Give back every record below word for word, with the pictures omitted.

Material provided →
-------------------------

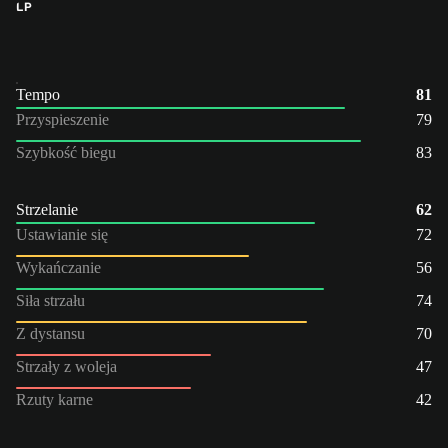
LP
Tempo
81
Przyspieszenie
79
Szybkość biegu
83
Strzelanie
62
Ustawianie się
72
Wykańczanie
56
Siła strzału
74
Z dystansu
70
Strzały z woleja
47
Rzuty karne
42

-------------------------

Worked solution →
LP
Tempo
81
Przyspieszenie
79
Szybkość biegu
83
Strzelanie
62
Ustawianie się
72
Wykańczanie
56
Siła strzału
74
Z dystansu
70
Strzały z woleja
47
Rzuty karne
42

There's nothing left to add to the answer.